# Integrating a New Year of FERC Form 1
* Every September / October we integrate a new year of FERC Form 1 data.
* This notebook contains some tools to help with that somewhat manual process.

## Before you start!
You will need:
* An up-to-date FERC Form 1 database with all years of available data in it (**including the new year**).
* An up-to-date PUDL database with all years of available EIA data in it (**including** the new year).
* An up-to-date PUDL database with all years of available FERC Form 1 data in it (**NOT** including the new year).

In [None]:
%load_ext autoreload
%autoreload 2

In [None]:
import sys
import re
import pandas as pd
import sqlalchemy as sa
import pudl
import dbfread
import pathlib
import pudl.constants as pc

import logging
logger = logging.getLogger()
logger.setLevel(logging.INFO)
handler = logging.StreamHandler(stream=sys.stdout)
formatter = logging.Formatter('%(message)s')
handler.setFormatter(formatter)
logger.handlers = [handler]

import matplotlib.pyplot as plt
import matplotlib as mpl
import seaborn as sns
sns.set()
%matplotlib inline

In [None]:
mpl.rcParams['figure.figsize'] = (10,4)
mpl.rcParams['figure.dpi'] = 150
pd.options.display.max_columns = 100
pd.options.display.max_rows = 200

In [None]:
pudl_settings = pudl.workspace.setup.get_defaults()
ferc1_engine = sa.create_engine(pudl_settings['ferc1_db'])
pudl_engine = sa.create_engine(pudl_settings['pudl_db'])
pudl_settings

## Generate new Row Maps
* The FERC 1 Row Maps function similarly to the xlsx_maps that we use to track which columns contain what data across years in the EIA spreadsheets.
* In many FERC 1 tables, a particular piece of reported data is associated not only with a named column in the database, but also what "row" the data showed up on.
* So for instance, in the Plant in Service table, the column might contain "additions" to plant in service, while each numbered row corrresponds to an individual FERC Account to which value was added.
* However, from year to year which row corresponds to which value (e.g. which FERC account) changes, as new rows are added, or obsolete rows are removed.

▶ [Entries supplied]:
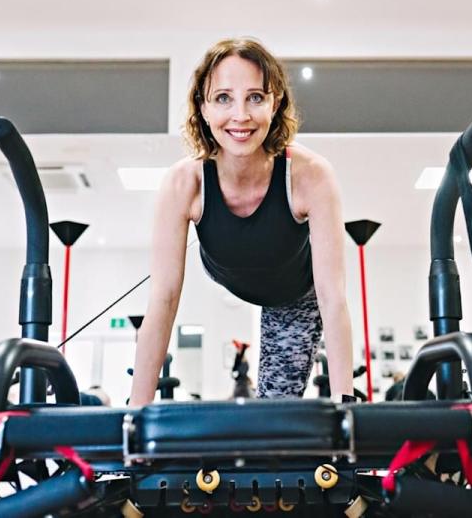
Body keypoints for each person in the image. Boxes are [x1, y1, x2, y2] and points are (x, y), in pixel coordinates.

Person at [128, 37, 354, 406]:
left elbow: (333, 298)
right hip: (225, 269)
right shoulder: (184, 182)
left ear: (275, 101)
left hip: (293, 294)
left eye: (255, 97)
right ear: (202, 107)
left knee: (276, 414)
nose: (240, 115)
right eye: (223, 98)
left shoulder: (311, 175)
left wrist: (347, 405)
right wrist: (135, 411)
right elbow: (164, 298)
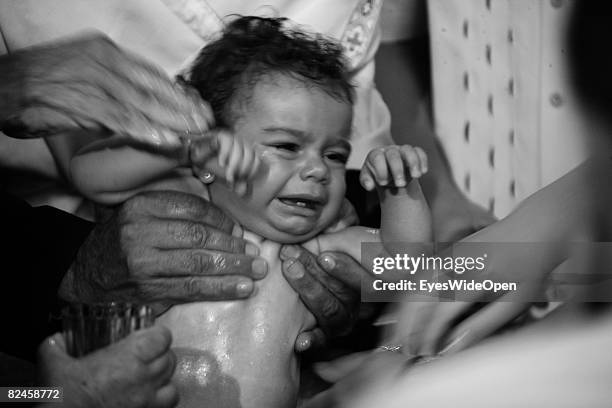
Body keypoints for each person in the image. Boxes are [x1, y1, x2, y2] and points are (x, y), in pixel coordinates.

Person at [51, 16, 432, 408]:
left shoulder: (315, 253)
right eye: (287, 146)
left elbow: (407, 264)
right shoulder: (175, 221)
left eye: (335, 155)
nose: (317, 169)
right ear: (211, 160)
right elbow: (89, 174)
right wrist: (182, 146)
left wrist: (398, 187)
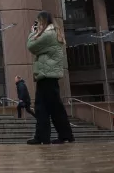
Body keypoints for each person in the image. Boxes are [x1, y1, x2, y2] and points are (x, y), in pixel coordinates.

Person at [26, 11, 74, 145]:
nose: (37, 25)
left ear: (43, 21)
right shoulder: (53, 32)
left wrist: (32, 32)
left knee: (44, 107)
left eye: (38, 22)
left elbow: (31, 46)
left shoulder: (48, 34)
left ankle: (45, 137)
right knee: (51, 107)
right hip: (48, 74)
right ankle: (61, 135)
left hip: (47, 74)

* * *

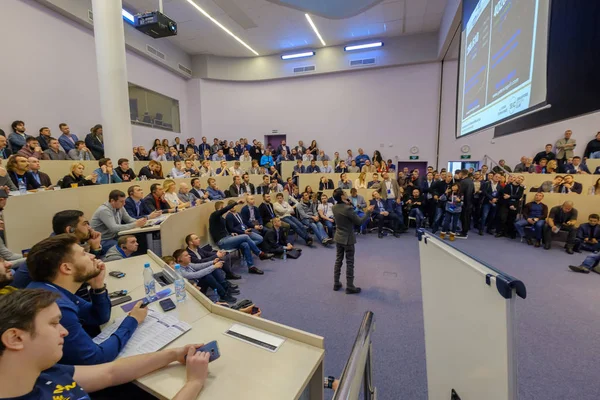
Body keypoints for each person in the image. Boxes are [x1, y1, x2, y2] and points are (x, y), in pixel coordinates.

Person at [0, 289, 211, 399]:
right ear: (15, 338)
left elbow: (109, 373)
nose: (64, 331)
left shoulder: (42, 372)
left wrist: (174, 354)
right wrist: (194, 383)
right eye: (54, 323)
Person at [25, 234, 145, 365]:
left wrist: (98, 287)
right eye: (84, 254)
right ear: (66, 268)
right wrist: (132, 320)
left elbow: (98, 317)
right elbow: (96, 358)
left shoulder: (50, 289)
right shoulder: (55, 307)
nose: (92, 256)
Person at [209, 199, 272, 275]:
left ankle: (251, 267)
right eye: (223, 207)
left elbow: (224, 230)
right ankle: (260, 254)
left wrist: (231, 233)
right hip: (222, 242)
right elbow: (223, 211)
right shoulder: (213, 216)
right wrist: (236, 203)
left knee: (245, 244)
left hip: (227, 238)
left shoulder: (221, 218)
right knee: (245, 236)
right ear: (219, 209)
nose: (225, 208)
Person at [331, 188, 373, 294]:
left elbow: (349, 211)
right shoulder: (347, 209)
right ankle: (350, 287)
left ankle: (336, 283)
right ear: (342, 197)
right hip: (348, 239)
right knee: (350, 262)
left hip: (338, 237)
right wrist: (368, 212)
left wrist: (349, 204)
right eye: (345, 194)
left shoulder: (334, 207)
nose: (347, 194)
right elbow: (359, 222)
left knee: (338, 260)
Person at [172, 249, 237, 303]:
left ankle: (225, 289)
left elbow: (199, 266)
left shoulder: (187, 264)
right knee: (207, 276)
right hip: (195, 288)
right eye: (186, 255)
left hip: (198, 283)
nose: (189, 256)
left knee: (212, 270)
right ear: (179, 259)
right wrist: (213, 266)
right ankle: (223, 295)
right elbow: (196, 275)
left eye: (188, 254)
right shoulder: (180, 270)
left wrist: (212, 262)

▶ [What this task involves]:
For each statement, answer yes or no on whether it agrees with the FERC Form 1 notebook, and quote the words from it that decide. 1. A new year of FERC Form 1 data is integrated every September or October. 2. The notebook describes the integration as a fully automatic process. 3. Which row corresponds to which value stays the same from year to year.

▶ [Reply]:
1. Yes: "Every September / October we integrate a new year of FERC Form 1 data."
2. No: "This notebook contains some tools to help with that somewhat manual process."
3. No: "from year to year which row corresponds to which value (e.g. which FERC account) changes, as new rows are added, or obsolete rows are removed."